Schließlich werde ich in einen großen Raum geleitet, in dem schon zehn andere Wartende sitzen und bekomme über Monitor gute, klare, sachliche Erklärungen über den Impfstoff.

Eigentlich war ich doch bestens informiert, über die Medien, die Talkshows, das Radio, aber eigenartigerweise werde ich erst hier ganz ruhig.
Ich habe das Gefühl, dass die viel kritisierte Bürokratie hier wie am Schnürchen klar und ohne Drama abläuft.
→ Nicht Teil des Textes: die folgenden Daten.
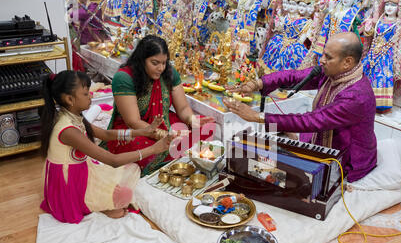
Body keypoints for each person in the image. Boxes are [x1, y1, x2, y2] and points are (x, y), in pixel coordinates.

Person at [224, 32, 377, 183]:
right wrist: (257, 83)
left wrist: (258, 117)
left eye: (328, 57)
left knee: (277, 177)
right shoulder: (332, 72)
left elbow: (312, 121)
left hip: (346, 162)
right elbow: (294, 76)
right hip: (318, 144)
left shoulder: (357, 96)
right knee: (257, 164)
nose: (322, 60)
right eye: (323, 54)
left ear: (347, 62)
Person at [40, 70, 179, 224]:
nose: (91, 96)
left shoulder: (72, 116)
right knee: (123, 195)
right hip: (70, 184)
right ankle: (101, 205)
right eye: (86, 94)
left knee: (132, 171)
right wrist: (154, 149)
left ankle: (105, 202)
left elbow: (105, 135)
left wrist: (142, 131)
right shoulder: (69, 130)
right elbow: (113, 160)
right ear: (69, 99)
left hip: (82, 170)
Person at [104, 35, 215, 176]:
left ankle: (180, 154)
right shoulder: (124, 78)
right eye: (154, 63)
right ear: (141, 60)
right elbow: (133, 121)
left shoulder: (168, 72)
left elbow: (183, 108)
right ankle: (175, 158)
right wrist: (164, 135)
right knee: (147, 152)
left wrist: (191, 120)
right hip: (135, 130)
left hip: (163, 120)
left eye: (164, 62)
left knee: (205, 126)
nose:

Und schließlich werde ich geholt und auch hier, im Herz des Zentrums sozusagen bei dem Mediziner und seinen beiden Assistenten, geht alles sachlich und zügig seinen Weg.
Schließlich muss ich mich noch 15 Minuten in einem anderen Warteraum unter Beobachtung aufhalten, damit bei etwaigen Spontan-Reaktionen nach der Impfung sofort medizinische Hilfe geleistet werden kann.
Dann packe ich meine Sachen und verlasse leichten Schrittes das Zentrum.
Ich habe es überstanden und würde jetzt gerne im Nebengebäude eine gute Brotzeit zu mir nehmen.
Insgesamt wünsche ich mir mehr Toleranz und Gelassenheit in unserer Gesellschaft, denn es läuft doch. Und es muss weitergehen – es gibt noch andere Themen, die brisant sind, um eine Zeitenwende einzuleiten.